Kolumne Intimer Zauber

"Mumford & Sons" überraschen in der Olympiahalle

Von Bernhard Blöchl

Denkt man an die Olympiahalle als Konzertort, denkt man an Intimität und Publikumsnähe - als Letztes, wohlgemerkt. Zunächst einmal ist Münchens größte Halle bekannt dafür, dass Popstars Shows der Superlative abfeiern. Mit hochauflösenden Videowänden, monströsen Bühnenlandschaften, viel Klimbim und Orchesterbesetzung. Erst kürzlich war hier die Hölle los: Hans Zimmer und Rod Stewart für die reiferen Menschen, 5 Seconds of Summer für die jüngeren. An diesem Samstag rocken Silbermond, ein paar Tage später schmeißt Udo Lindenberg zwei Partys. Könnte laut bleiben im Olympiapark.

------------------------------------------------

AUFGABENSTELLUNG = Gib den Abschnitt der Kolumne über Mumford & Sons in der Olympiahalle wortgetreu wieder, beginnend bei „Von Bernhard Blöchl“ und endend bei „laut bleiben im Olympiapark.“. Die Zeilen werden hierfür nicht gebraucht.

------------------------------------------------

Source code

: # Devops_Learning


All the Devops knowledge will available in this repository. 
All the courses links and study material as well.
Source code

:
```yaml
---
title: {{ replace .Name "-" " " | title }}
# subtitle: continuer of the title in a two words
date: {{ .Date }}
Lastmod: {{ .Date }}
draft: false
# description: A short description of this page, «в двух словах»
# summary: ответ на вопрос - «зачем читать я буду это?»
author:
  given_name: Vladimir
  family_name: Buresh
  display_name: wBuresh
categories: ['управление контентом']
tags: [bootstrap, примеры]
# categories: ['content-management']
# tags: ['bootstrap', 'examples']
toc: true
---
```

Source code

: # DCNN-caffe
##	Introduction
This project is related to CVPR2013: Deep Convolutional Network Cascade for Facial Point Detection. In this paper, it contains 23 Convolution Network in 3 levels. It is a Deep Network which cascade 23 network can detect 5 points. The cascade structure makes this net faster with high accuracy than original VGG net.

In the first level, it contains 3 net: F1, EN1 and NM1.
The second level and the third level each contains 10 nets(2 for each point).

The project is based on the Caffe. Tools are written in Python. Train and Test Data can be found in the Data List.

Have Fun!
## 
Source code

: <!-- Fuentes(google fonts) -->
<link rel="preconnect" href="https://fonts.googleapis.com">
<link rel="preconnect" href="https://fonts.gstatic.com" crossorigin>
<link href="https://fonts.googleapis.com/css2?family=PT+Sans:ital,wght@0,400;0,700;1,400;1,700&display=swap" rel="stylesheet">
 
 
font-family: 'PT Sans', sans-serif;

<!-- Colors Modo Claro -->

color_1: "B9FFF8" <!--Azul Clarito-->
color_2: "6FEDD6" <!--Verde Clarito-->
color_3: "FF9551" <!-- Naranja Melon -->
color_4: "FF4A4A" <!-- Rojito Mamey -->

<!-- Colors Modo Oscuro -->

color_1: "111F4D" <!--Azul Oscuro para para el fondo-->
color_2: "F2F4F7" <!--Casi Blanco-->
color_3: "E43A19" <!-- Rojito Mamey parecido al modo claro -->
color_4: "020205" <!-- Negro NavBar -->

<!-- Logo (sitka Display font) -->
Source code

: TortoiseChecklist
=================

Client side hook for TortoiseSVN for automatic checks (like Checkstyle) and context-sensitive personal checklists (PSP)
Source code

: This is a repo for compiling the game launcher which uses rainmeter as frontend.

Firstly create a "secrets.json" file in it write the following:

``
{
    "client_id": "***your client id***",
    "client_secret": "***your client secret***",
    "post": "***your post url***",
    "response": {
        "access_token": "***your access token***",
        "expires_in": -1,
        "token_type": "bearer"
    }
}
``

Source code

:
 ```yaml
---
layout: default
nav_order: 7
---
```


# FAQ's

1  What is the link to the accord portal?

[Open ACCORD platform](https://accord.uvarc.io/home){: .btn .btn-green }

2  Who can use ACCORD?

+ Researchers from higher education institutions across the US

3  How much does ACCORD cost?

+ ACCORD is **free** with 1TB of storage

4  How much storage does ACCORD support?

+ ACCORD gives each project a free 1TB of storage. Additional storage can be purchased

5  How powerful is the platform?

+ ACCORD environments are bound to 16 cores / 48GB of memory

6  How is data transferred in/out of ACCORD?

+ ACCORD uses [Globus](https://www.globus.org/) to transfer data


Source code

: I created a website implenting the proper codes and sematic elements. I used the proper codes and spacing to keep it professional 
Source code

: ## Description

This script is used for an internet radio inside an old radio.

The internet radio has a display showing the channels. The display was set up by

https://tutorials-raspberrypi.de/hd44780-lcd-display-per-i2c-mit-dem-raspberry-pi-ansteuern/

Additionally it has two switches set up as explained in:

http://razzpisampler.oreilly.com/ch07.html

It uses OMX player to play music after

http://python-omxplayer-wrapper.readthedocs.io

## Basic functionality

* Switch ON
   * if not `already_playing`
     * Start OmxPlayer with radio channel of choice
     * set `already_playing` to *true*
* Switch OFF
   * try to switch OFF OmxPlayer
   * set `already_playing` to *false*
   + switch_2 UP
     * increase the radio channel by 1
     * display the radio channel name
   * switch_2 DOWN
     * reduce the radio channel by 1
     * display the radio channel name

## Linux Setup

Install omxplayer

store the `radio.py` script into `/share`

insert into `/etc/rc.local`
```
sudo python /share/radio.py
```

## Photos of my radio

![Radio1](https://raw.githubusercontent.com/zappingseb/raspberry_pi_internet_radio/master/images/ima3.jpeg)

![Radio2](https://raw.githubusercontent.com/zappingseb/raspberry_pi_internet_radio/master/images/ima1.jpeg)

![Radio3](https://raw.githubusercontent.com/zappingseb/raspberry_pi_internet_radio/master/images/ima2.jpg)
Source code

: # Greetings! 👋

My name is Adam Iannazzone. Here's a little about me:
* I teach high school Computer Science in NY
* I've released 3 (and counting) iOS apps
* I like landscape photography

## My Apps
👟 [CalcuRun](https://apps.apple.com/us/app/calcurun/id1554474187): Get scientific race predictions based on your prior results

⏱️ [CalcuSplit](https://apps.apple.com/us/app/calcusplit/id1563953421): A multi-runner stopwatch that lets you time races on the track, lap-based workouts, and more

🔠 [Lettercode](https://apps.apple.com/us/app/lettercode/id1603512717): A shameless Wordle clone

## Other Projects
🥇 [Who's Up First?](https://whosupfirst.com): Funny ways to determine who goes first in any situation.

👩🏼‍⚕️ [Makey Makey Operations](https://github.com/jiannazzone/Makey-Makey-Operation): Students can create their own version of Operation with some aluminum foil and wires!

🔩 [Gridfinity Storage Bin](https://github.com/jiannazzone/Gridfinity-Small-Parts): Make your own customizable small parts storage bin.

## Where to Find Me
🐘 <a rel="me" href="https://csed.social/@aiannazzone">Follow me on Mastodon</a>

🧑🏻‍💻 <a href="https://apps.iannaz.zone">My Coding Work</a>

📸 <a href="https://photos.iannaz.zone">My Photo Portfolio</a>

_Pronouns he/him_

------------------------------------------------

LÖSUNG =
Von Bernhard Blöchl

Denkt man an die Olympiahalle als Konzertort, denkt man an Intimität und Publikumsnähe - als Letztes, wohlgemerkt. Zunächst einmal ist Münchens größte Halle bekannt dafür, dass Popstars Shows der Superlative abfeiern. Mit hochauflösenden Videowänden, monströsen Bühnenlandschaften, viel Klimbim und Orchesterbesetzung. Erst kürzlich war hier die Hölle los: Hans Zimmer und Rod Stewart für die reiferen Menschen, 5 Seconds of Summer für die jüngeren. An diesem Samstag rocken Silbermond, ein paar Tage später schmeißt Udo Lindenberg zwei Partys. Könnte laut bleiben im Olympiapark.